Hauptsache gesund | 01.09.2011 | 21:00 Uhr : Infektion der Schleimhäute
Während die klassischen Hautpilze fast überall an der Körperoberfläche siedeln, bevorzugen Hefepilze die Schleimhäute. Im Mund verursachen sie ein Leiden namens Soor, häufig bei Säuglingen anzutreffen. Außerdem sind sie verantwortlich für Scheidenpilzinfektionen bei der Frau.
Vaginalmykose
Viele Frauen kennen das Problem. Manche haben damit jahrelang und immer wieder zu tun. Hilfe verspricht oft erst ein Besuch in einer Spezialambulanz für chronische Pilzerkrankungen (Mykosen).

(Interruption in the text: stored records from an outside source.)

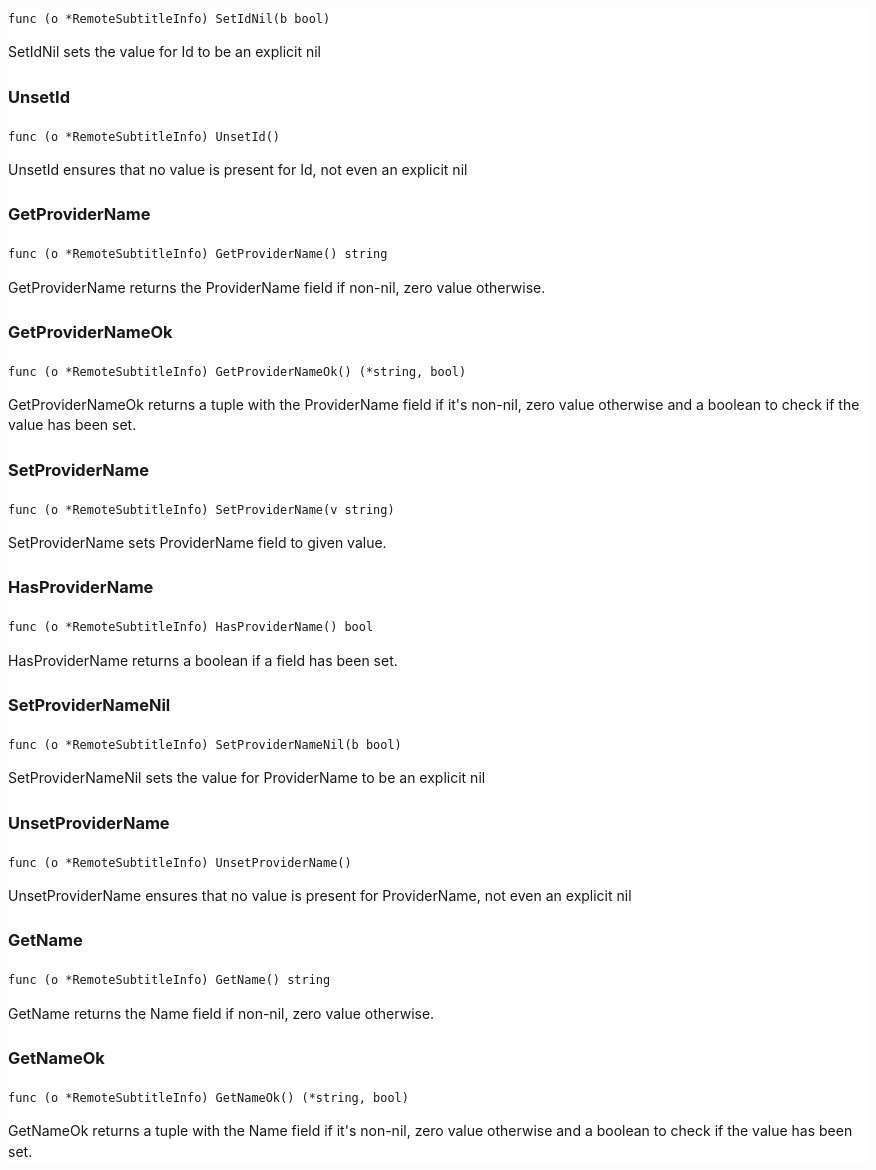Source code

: `func (o *RemoteSubtitleInfo) SetIdNil(b bool)`

 SetIdNil sets the value for Id to be an explicit nil

### UnsetId
`func (o *RemoteSubtitleInfo) UnsetId()`

UnsetId ensures that no value is present for Id, not even an explicit nil
### GetProviderName

`func (o *RemoteSubtitleInfo) GetProviderName() string`

GetProviderName returns the ProviderName field if non-nil, zero value otherwise.

### GetProviderNameOk

`func (o *RemoteSubtitleInfo) GetProviderNameOk() (*string, bool)`

GetProviderNameOk returns a tuple with the ProviderName field if it's non-nil, zero value otherwise
and a boolean to check if the value has been set.

### SetProviderName

`func (o *RemoteSubtitleInfo) SetProviderName(v string)`

SetProviderName sets ProviderName field to given value.

### HasProviderName

`func (o *RemoteSubtitleInfo) HasProviderName() bool`

HasProviderName returns a boolean if a field has been set.

### SetProviderNameNil

`func (o *RemoteSubtitleInfo) SetProviderNameNil(b bool)`

 SetProviderNameNil sets the value for ProviderName to be an explicit nil

### UnsetProviderName
`func (o *RemoteSubtitleInfo) UnsetProviderName()`

UnsetProviderName ensures that no value is present for ProviderName, not even an explicit nil
### GetName

`func (o *RemoteSubtitleInfo) GetName() string`

GetName returns the Name field if non-nil, zero value otherwise.

### GetNameOk

`func (o *RemoteSubtitleInfo) GetNameOk() (*string, bool)`

GetNameOk returns a tuple with the Name field if it's non-nil, zero value otherwise
and a boolean to check if the value has been set.
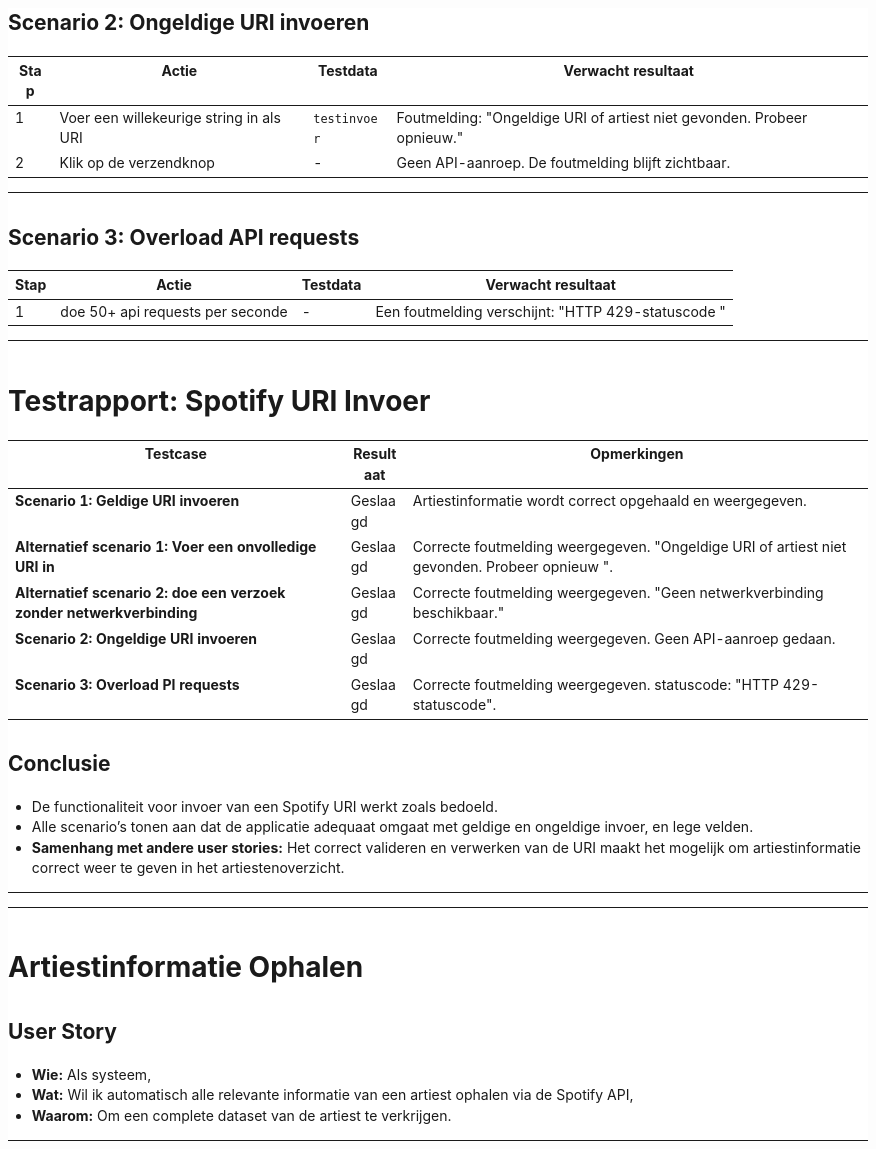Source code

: 
## Scenario 2: Ongeldige URI invoeren
| **Stap** | **Actie**                     | **Testdata**          | **Verwacht resultaat**                                |
|----------|-------------------------------|-----------------------|------------------------------------------------------|
| 1        | Voer een willekeurige string in als URI | `testinvoer` | Foutmelding: "Ongeldige URI of artiest niet gevonden. Probeer opnieuw."           |
| 2        | Klik op de verzendknop        | -                     | Geen API-aanroep. De foutmelding blijft zichtbaar.   |

---

## Scenario 3: Overload API requests
| **Stap** | **Actie**                     | **Testdata**          | **Verwacht resultaat**                                |
|----------|-------------------------------|-----------------------|------------------------------------------------------|
| 1        | doe 50+ api requests per seconde     | -                     | Een foutmelding verschijnt: "HTTP 429-statuscode " |

---

# Testrapport: Spotify URI Invoer

| **Testcase**                        | **Resultaat**     | **Opmerkingen**                                                                 |
|-------------------------------------|-------------------|---------------------------------------------------------------------------------|
| **Scenario 1: Geldige URI invoeren**| Geslaagd       | Artiestinformatie wordt correct opgehaald en weergegeven.                      |
| **Alternatief scenario 1: Voer een onvolledige URI in**|  Geslaagd      | Correcte foutmelding weergegeven. "Ongeldige URI of artiest niet gevonden. Probeer opnieuw ".                     |
| **Alternatief scenario 2: doe een verzoek zonder netwerkverbinding**|  Geslaagd      | Correcte foutmelding weergegeven. "Geen netwerkverbinding beschikbaar."                     |
| **Scenario 2: Ongeldige URI invoeren**|  Geslaagd      | Correcte foutmelding weergegeven. Geen API-aanroep gedaan.                     |
| **Scenario 3: Overload PI requests**|  Geslaagd     | Correcte foutmelding weergegeven. statuscode: "HTTP 429-statuscode".                              |

## Conclusie
- De functionaliteit voor invoer van een Spotify URI werkt zoals bedoeld. 
- Alle scenario’s tonen aan dat de applicatie adequaat omgaat met geldige en ongeldige invoer, en lege velden.
- **Samenhang met andere user stories:** Het correct valideren en verwerken van de URI maakt het mogelijk om artiestinformatie correct weer te geven in het artiestenoverzicht.

---
---

# Artiestinformatie Ophalen

## User Story
- **Wie:** Als systeem,  
- **Wat:** Wil ik automatisch alle relevante informatie van een artiest ophalen via de Spotify API,  
- **Waarom:** Om een complete dataset van de artiest te verkrijgen.

---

Eine davon gibt es am Institut für Pilzkrankheiten in Berlin, an der der Mikrobiologe Prof. Dr. Hans-Jürgen Tietz arbeitet. "Die meisten Frauen, die zu uns kommen, sind völlig verzweifelt", berichtet der Professor. "Denn bei fünf, sechs oder sieben Infektionen pro Jahr leidet das Sexualleben und auch die Partnerschaft. Viele Patientinnen stehen kurz vor der Scheidung. Die Lebensqualität ist bei mancher Frau derart eingeschränkt, dass sie an Selbstmord denkt." Eine Spezialambulanz für Pilzerkrankungen ist oft der letzte Anlaufpunkt nach jahrelangen vergeblichen Therapieversuchen. In einem offenen Gespräch versucht der Arzt mehr über die Lebensumstände der Patientin zu erfahren, denn die machen den an sich harmlosen Pilz erst zum Krankheitserreger. Familiärer oder beruflicher Stress und Rauchen begünstigen eine Scheideninfektion.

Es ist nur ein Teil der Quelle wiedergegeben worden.